Friday, October 17, 2014

Its nice to see smart people in the industry like Dave Aitel (, catching up to things we have been quietly providing to our clients for years. Attack Simulation and Threat Response / Reduction have been big focuses for Attack Research for a while now.

First I will address Attack Simulation. Many of the high end (fortune 100 and above) customers already know what machines they need to patch, or that they have weak passwords or vulnerable applications. There is still a place for the vuln scan companies and the PCI auditors, but for those companies who have dealt with those issues and are trying to deal with the most serious threats, rather than the noise, there is a whole different set of questions they need to answer:

1.) How will their detection and response teams perform under pressure?
2.) What are the attack paths that will likely be taken to compromise "crown jewels", be that customer data, IP, source code, etc.?
3.) How does exfiltration of high value data look in their environment?
4.) What does it look like  in their infrastructure when an attacker sits quietly sniffing and collecting host surveys, using sysadmin credentials, adding vulnerabilities to internal source, over long periods of time rather than a week long scan and bang?

There is lots more but you get the idea. Our APTSim program has been answering those questions for several years. (First published September 19th, 2012, but had been operating for a while before it was publicly announced). In this program we have done things like:

- Exfiltraton tests using custom written steg, network protocol based covert channels, data to superaudible tones to cell phone mic.
- Built mis-attributable command and control infrastructures overseas to mimic APT type campaigns.
- Engaged in DLP evasion exercises.
- Built custom hardware to implant in intercepted employee's equipment.
- Modified high value client source code to introduce subtle access mechanisms.

We first publicly demonstrated command and control tools communicating over Tor in 2009 (

Next we have Threat Response, or as we like to call it, Threat Reduction. Many of our clients have come to us stating a problem. They have purchased many Threat Intel feeds, they get thousands and thousands of signatures or IOCs a day, bulletins rehashing twitter conversations, or someone charging them $20,000 a month to scrape Pastebin for their company brand. But what should they do with all this information? Often they dont have the infrastructure, personnel, skillsets, or internal political clout to take action on all of this "intelligence". And how many of these 100000s of items really pose a direct, targeted, threat which warrants real concern beyond the question: "Ok, how fast can we re-image 1000 workstations". Not as many as you might think.
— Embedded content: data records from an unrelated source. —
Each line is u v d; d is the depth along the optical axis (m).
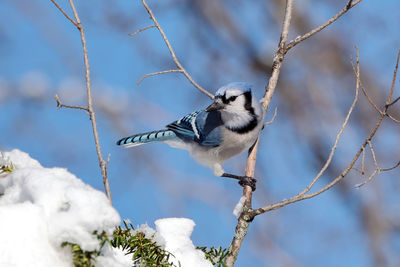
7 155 4.45
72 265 3.45
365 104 15.27
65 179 3.76
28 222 3.43
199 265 4.29
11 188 3.83
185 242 4.52
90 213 3.44
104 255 3.57
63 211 3.49
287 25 7.50
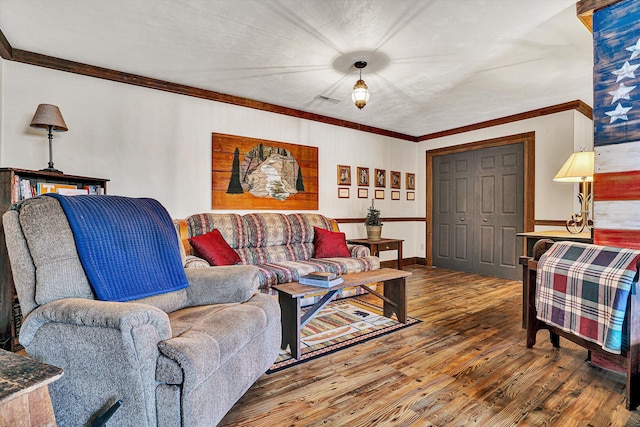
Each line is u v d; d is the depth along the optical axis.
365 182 5.04
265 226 3.68
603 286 1.65
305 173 4.38
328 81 3.34
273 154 4.09
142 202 1.86
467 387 1.78
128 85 3.14
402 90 3.58
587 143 4.23
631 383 1.57
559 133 4.08
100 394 1.14
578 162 2.66
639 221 1.81
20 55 2.64
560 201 4.07
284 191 4.18
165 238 1.83
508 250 4.62
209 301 1.84
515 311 3.12
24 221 1.32
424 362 2.08
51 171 2.46
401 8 2.13
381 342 2.40
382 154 5.28
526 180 4.39
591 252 1.83
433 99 3.88
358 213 4.96
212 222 3.37
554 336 2.29
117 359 1.10
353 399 1.67
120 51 2.70
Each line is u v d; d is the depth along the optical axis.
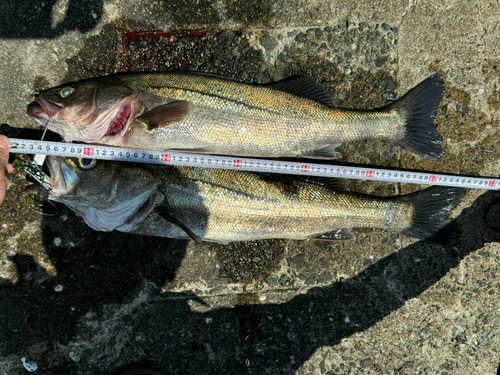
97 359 0.61
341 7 0.61
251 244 0.64
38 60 0.57
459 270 0.65
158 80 0.54
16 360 0.59
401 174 0.61
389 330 0.66
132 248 0.62
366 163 0.64
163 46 0.60
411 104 0.59
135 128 0.54
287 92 0.58
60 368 0.60
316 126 0.58
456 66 0.62
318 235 0.61
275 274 0.64
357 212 0.60
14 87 0.57
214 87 0.55
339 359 0.65
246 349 0.64
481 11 0.61
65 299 0.60
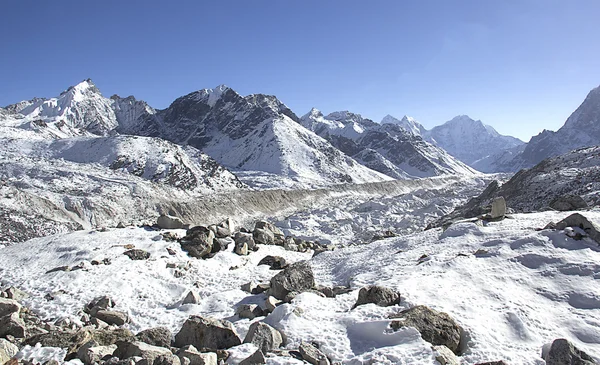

These companies don't need threat intel, as it is being currently sold, they need Threat Reduction, which is exactly what we have been providing for years. Our clients get notices from us saying "There was a threat targeting you specifically, here is the brief description, it's been handled per our agreed upon ROE", rather than "here are 10,000 IOCs, good luck, hope you can stop them yourself!" which amounts to basically a huge, never ending, trouble ticket.  This type of service that we provde involves a deep understanding of the client's business and priorities, trust, and the ability to actually DO something about specific threats. This might mean that we make customized modifications to the client's detection / blocking tools, a week before we know a specific type of attack is going to hit them, surveilling a specifc group of actors known to pose a problem (In person, online, etc.), taking down a bot net, or arranging for the delivery of cease and desist notices. It involves developing information sources around the world that go beyond a simple web crawler. Our clients are in the business of producing energy, managing people's money, or manufacturing devices you use every day. They are not in the business of sorting through an internet worth of MD5 sums! That is not their expertise, nor should it have to be. (Some places do have crack internal teams, and they have my respect, but it is not realistic to think that everyone can have 20 FTEs on staff with all the requisite skillsets from RE to exploit reconstruction.)

Like AV, threat intel is one of those things that's probably somewhat helpful to have on hand, but doesn't do much to help organizations deal with specific, focused concerns about their highest priority interests. They need Threat Reduction, they need true, real world, exercising of their detection and response teams, and I am glad to see others I respect finally catching up to the idea.